Dataset excerpt:

◇ ◇ ◇

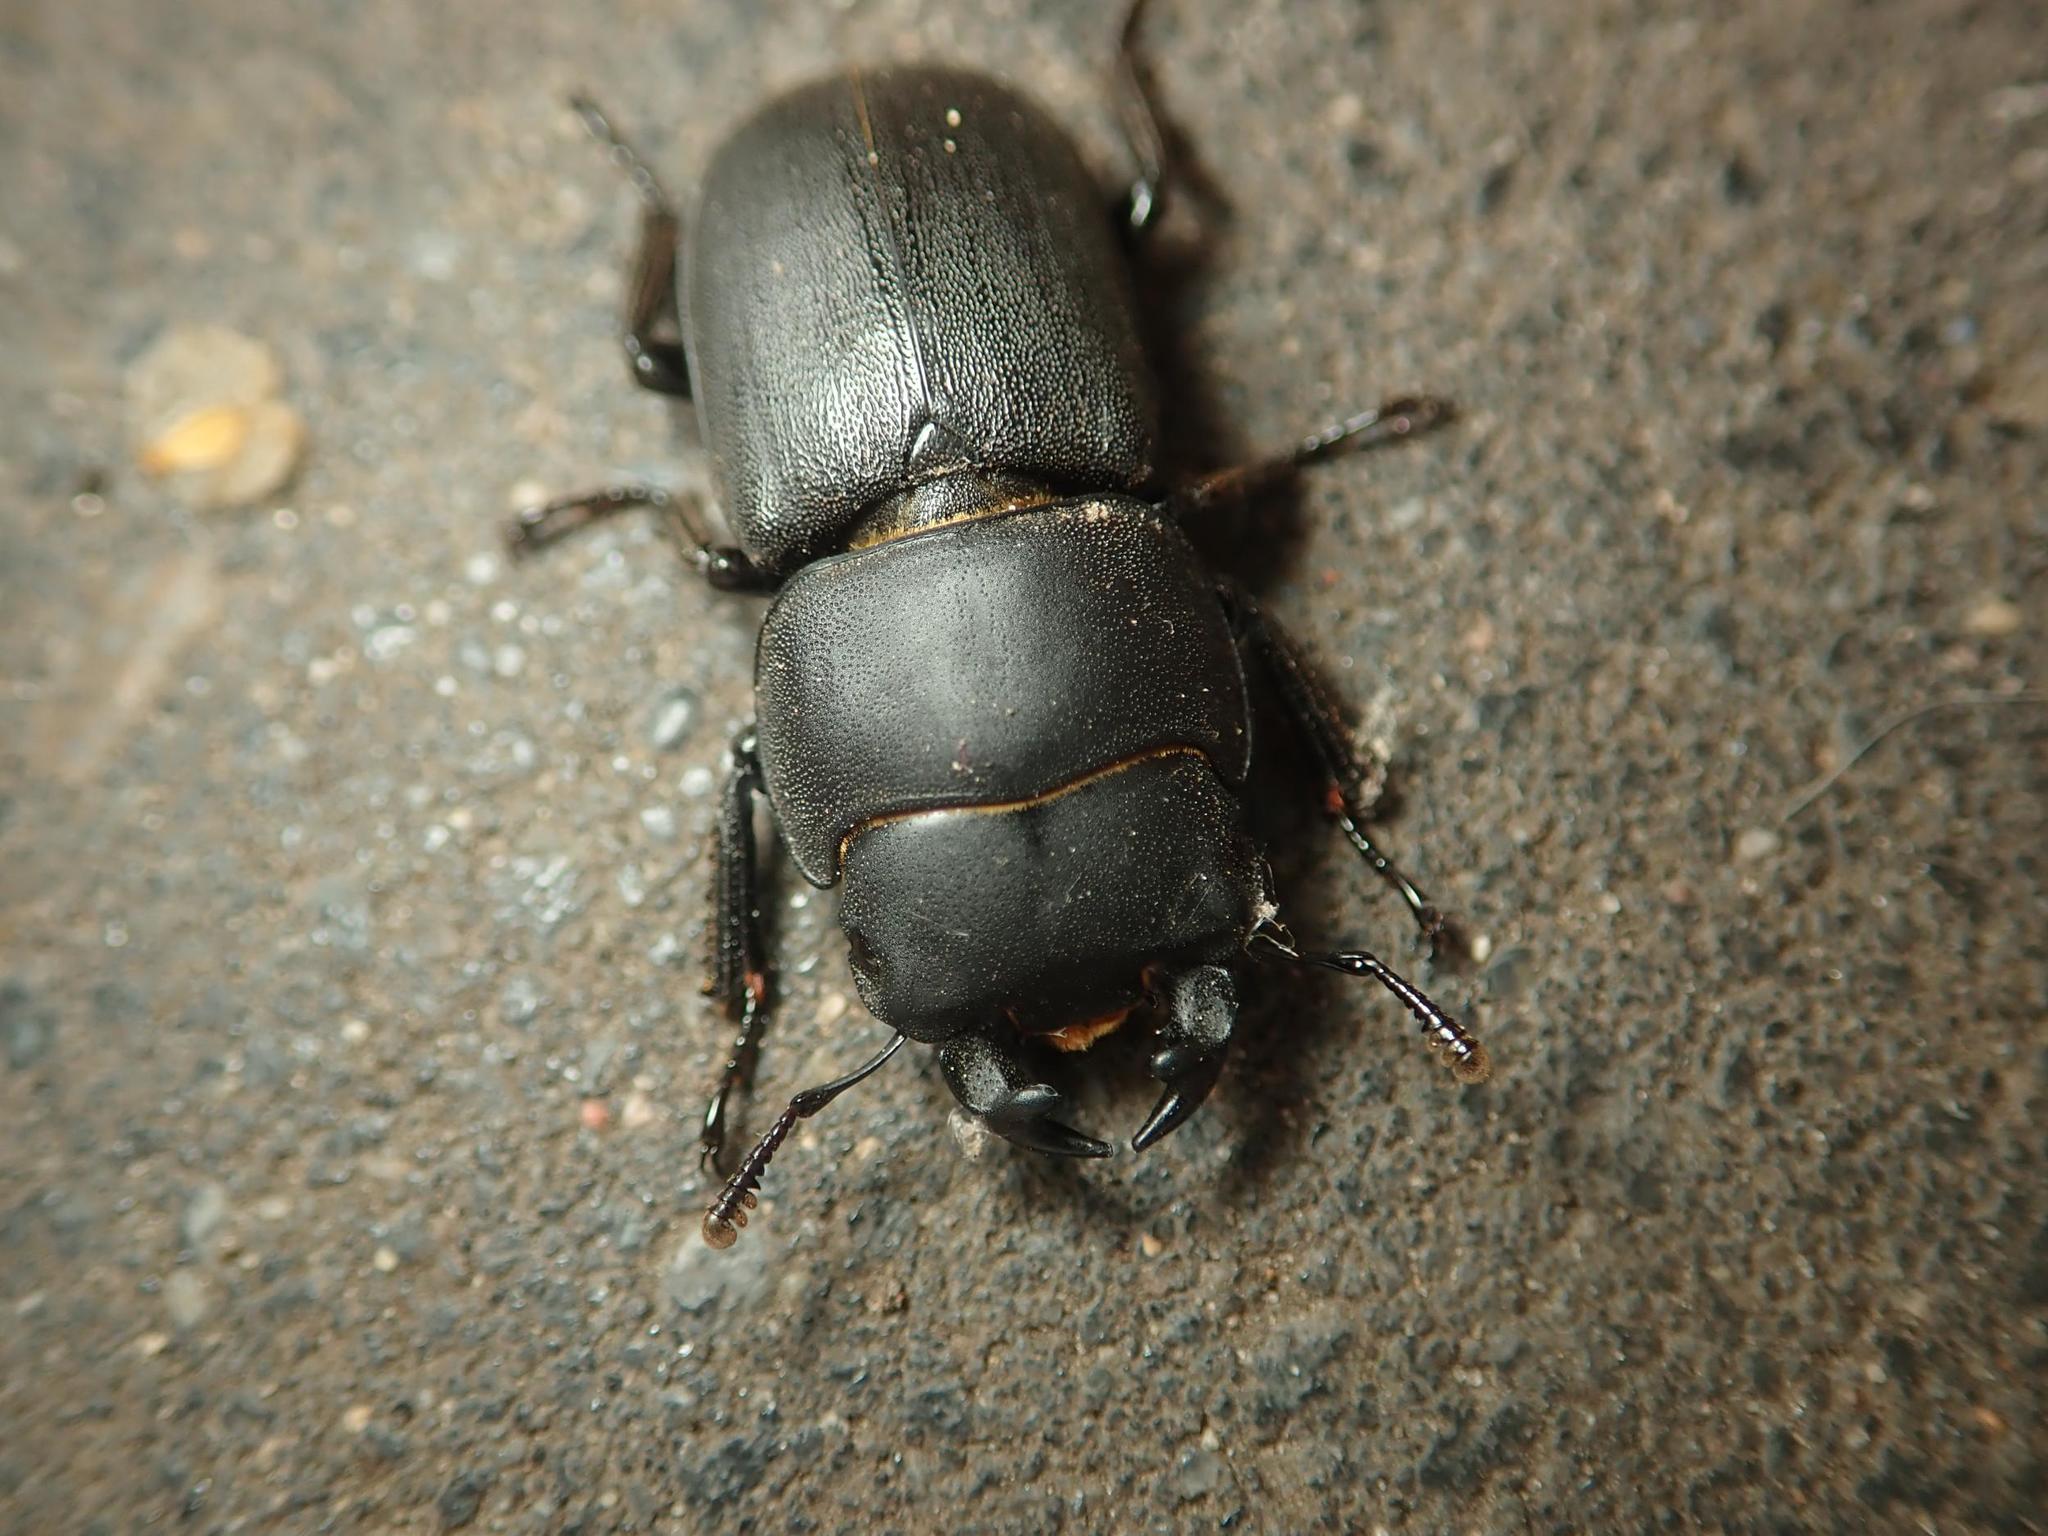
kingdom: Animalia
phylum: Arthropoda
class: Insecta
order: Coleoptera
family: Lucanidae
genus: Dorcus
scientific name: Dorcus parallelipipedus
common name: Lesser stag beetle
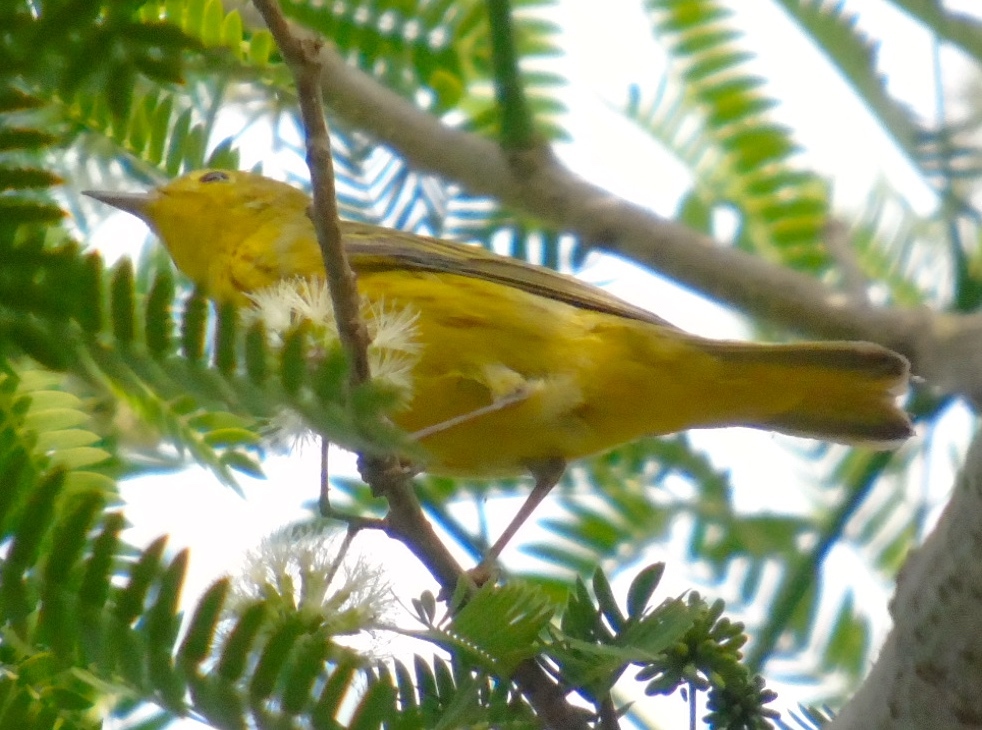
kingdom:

◇ ◇ ◇

• _WORK INSTRUCTIONS_
Express the lines of the listing above as a Markdown table with the columns Row and Line, numbering each row and leaving out blank lines and the pictures.

• _RESULT OF THE EXERCISE_
| Row | Line |
|---|---|
| 1 | kingdom: Animalia |
| 2 | phylum: Arthropoda |
| 3 | class: Insecta |
| 4 | order: Coleoptera |
| 5 | family: Lucanidae |
| 6 | genus: Dorcus |
| 7 | scientific name: Dorcus parallelipipedus |
| 8 | common name: Lesser stag beetle |
| 9 | kingdom: |